|
|
|
Wormholes for Web Applications
Buzzword-Compliant, November, 2003
I've talked a couple of times recently to a company called Netli. If you haven't heard of them, or their NetLightning service...well, you just did. And you're bound to hear more about them, or folks who try to copy what they're doing--building a network of what amounts to performance wormholes for Internet applications.
The concept is pretty straightforward: by building a set of access points across the globe connected by a high-speed network not hobbled by the performance issues of Internet Protocol, they've created "virtual data centers" for their customers that bypass the latency of Internet routes and boost the performance of web applications for distant customers--not just web pages, like content staging services do.
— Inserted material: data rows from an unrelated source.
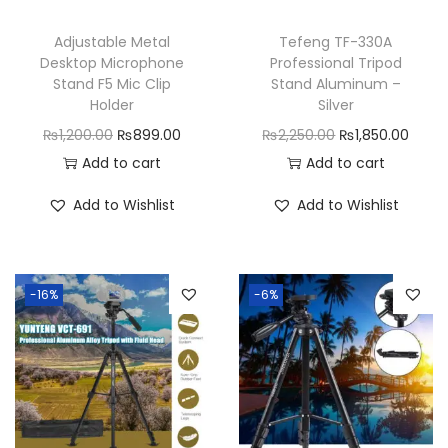
Adjustable Metal
Tefeng TF-330A
Desktop Microphone
Professional Tripod
Stand F5 Mic Clip
Stand Aluminum –
Holder
Silver
O
C
O
C
₨
1,200.00
₨
899.00
₨
2,250.00
₨
1,850.00
r
u
r
u
Add to cart
Add to cart
i
r
i
r
Add to Wishlist
Add to Wishlist
g
r
g
r
i
e
i
e
n
n
n
n
-16%
-6%
a
t
a
t
l
p
l
p
p
r
p
r
r
i
r
i
i
c
i
c
c
e
c
e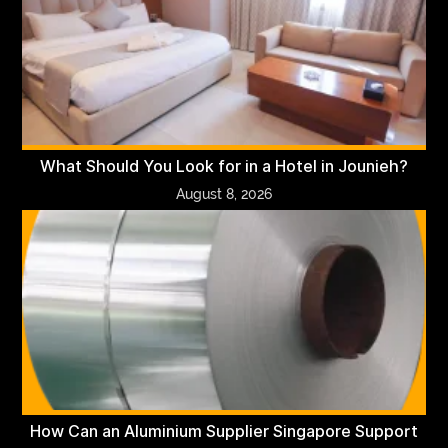
What Should You Look for in a Hotel in Jounieh?
August 8, 2026
How Can an Aluminium Supplier Singapore Support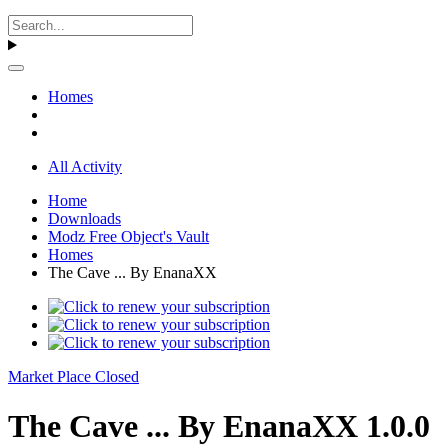
Homes
All Activity
Home
Downloads
Modz Free Object's Vault
Homes
The Cave ... By EnanaXX
Market Place Closed
The Cave ... By EnanaXX 1.0.0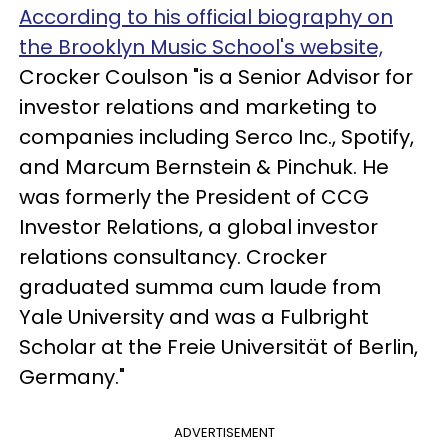
According to his official biography on
the Brooklyn Music School's website,
Crocker Coulson "is a Senior Advisor for
investor relations and marketing to
companies including Serco Inc., Spotify,
and Marcum Bernstein & Pinchuk. He
was formerly the President of CCG
Investor Relations, a global investor
relations consultancy. Crocker
graduated summa cum laude from
Yale University and was a Fulbright
Scholar at the Freie Universität of Berlin,
Germany."
ADVERTISEMENT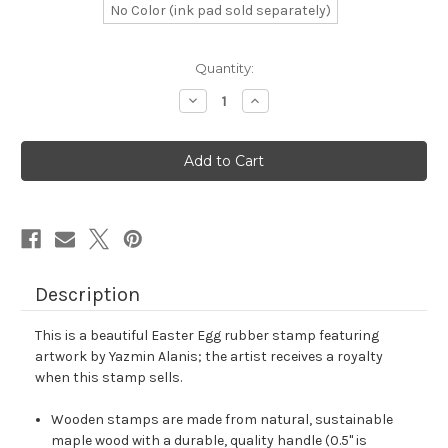
No Color (ink pad sold separately)
in
Quantity:
stock
Decrease
Increase
Quantity
Quantity
of
of
Easter
Easter
Egg
Egg
Rubber
Rubber
Stamp
Stamp
No.
No.
111
111
Description
This is a beautiful Easter Egg rubber stamp featuring
artwork by Yazmin Alanis; the artist receives a royalty
when this stamp sells.
Wooden stamps are made from natural, sustainable
maple wood with a durable, quality handle (0.5" is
To do this, they've created a high-performance data protocol of their own that web traffic is tunnelled over, and access points that turn the data back into standard Internet traffic at the local ends. Using DNS redirection based on geography, users in, say, Japan get pointed at Netli's point of access in Japan instead of following the Internet's routes across the Pacific. Instead of it taking up to 10 seconds to load a page, it takes less than one. What's cool about this is that, unlike content staging services like Inktomi, Netli can deliver web pages reliant on real-time data--like ASP applications, corporate portals, and web services. The alternative for most companies would be to have regional datacenters serving up those applications--but the challenges of keeping them all synchronized, even with a private backend WAN, are daunting.
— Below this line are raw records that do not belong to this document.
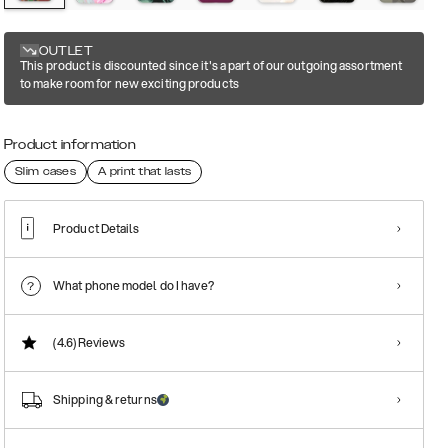
OUTLET
This product is discounted since it's a part of our outgoing assortment
to make room for new exciting products
Product information
Slim cases
A print that lasts
Product Details
What phone model do I have?
(4.6)
Reviews
Shipping & returns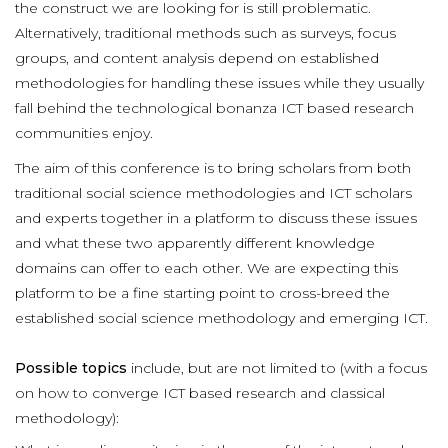
the construct we are looking for is still problematic.
Alternatively, traditional methods such as surveys, focus
groups, and content analysis depend on established
methodologies for handling these issues while they usually
fall behind the technological bonanza ICT based research
communities enjoy.
The aim of this conference is to bring scholars from both
traditional social science methodologies and ICT scholars
and experts together in a platform to discuss these issues
and what these two apparently different knowledge
domains can offer to each other. We are expecting this
platform to be a fine starting point to cross-breed the
established social science methodology and emerging ICT.
Possible topics
include, but are not limited to (with a focus
on how to converge ICT based research and classical
methodology):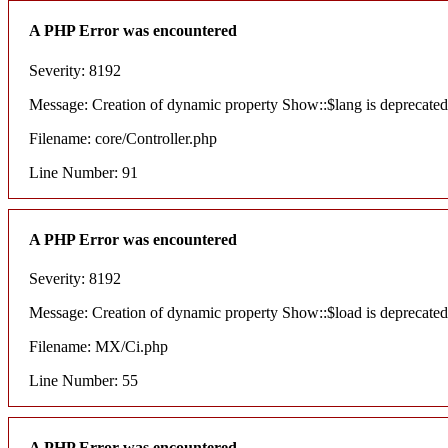
A PHP Error was encountered
Severity: 8192
Message: Creation of dynamic property Show::$lang is deprecated
Filename: core/Controller.php
Line Number: 91
A PHP Error was encountered
Severity: 8192
Message: Creation of dynamic property Show::$load is deprecated
Filename: MX/Ci.php
Line Number: 55
A PHP Error was encountered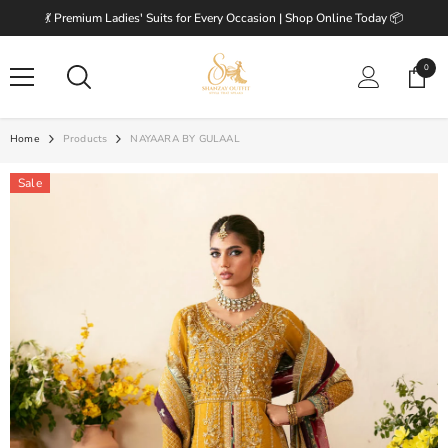
SKIP TO CONTENT
💃 Premium Ladies' Suits for Every Occasion | Shop Online Today 📦
0
0
items
Home
Products
NAYAARA BY GULAAL
Sale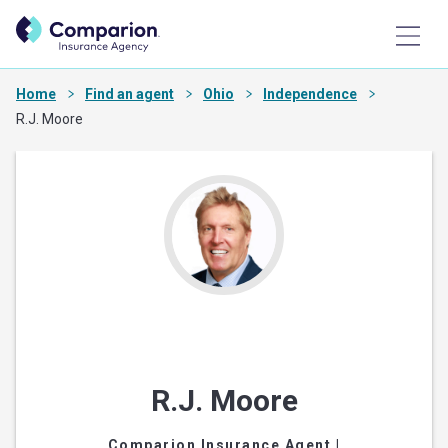
Home
Find an agent
Ohio
Independence
R.J. Moore
R.J. Moore
Comparion Insurance Agent
|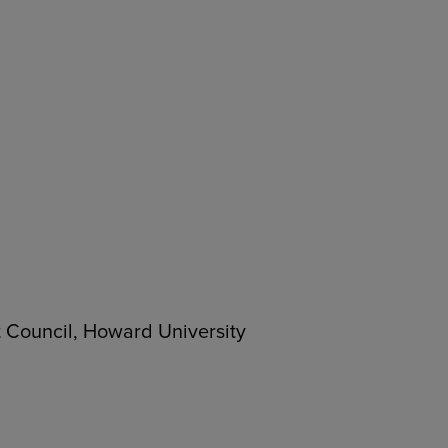
 Council, Howard University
Netli just inked a deal with IIJ to cobrand the service in Japan, and is already delivering the service to North America and Europe. HP is using Netli for its Asian developer portals.
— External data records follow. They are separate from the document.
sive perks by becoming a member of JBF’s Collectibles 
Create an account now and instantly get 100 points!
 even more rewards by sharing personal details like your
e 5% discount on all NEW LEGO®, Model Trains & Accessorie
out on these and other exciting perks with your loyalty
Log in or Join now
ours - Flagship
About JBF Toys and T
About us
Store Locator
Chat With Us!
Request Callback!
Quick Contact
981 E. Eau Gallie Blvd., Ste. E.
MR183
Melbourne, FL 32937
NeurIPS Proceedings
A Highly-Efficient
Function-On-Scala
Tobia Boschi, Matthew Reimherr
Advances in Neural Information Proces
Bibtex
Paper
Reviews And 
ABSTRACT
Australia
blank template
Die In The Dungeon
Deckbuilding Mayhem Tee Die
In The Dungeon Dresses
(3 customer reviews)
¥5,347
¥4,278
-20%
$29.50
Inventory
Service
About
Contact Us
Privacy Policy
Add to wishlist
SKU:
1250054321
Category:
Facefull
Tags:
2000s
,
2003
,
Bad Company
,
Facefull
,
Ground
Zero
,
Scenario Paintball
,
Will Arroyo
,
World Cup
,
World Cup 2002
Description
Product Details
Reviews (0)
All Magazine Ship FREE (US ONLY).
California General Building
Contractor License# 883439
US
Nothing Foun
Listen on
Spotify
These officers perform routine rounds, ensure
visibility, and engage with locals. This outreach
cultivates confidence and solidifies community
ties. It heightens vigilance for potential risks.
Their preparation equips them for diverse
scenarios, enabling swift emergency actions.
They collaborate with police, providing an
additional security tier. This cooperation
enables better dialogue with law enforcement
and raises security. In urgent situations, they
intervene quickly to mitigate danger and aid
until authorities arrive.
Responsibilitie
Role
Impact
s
NetLightning addresses one of the problems of the "World-Wide" part of the WWW. Because of its DNS sleight-of-hand, it's transparent to people using it. And Netli is looking at other Internet applications--like, say, virtual private networks--as future services.
For those applications, it remains to be seen how Netli's proprietary pipe compares to RouteScience's optimized routing in terms of performance and bang/buck. I'll be digging some more on this.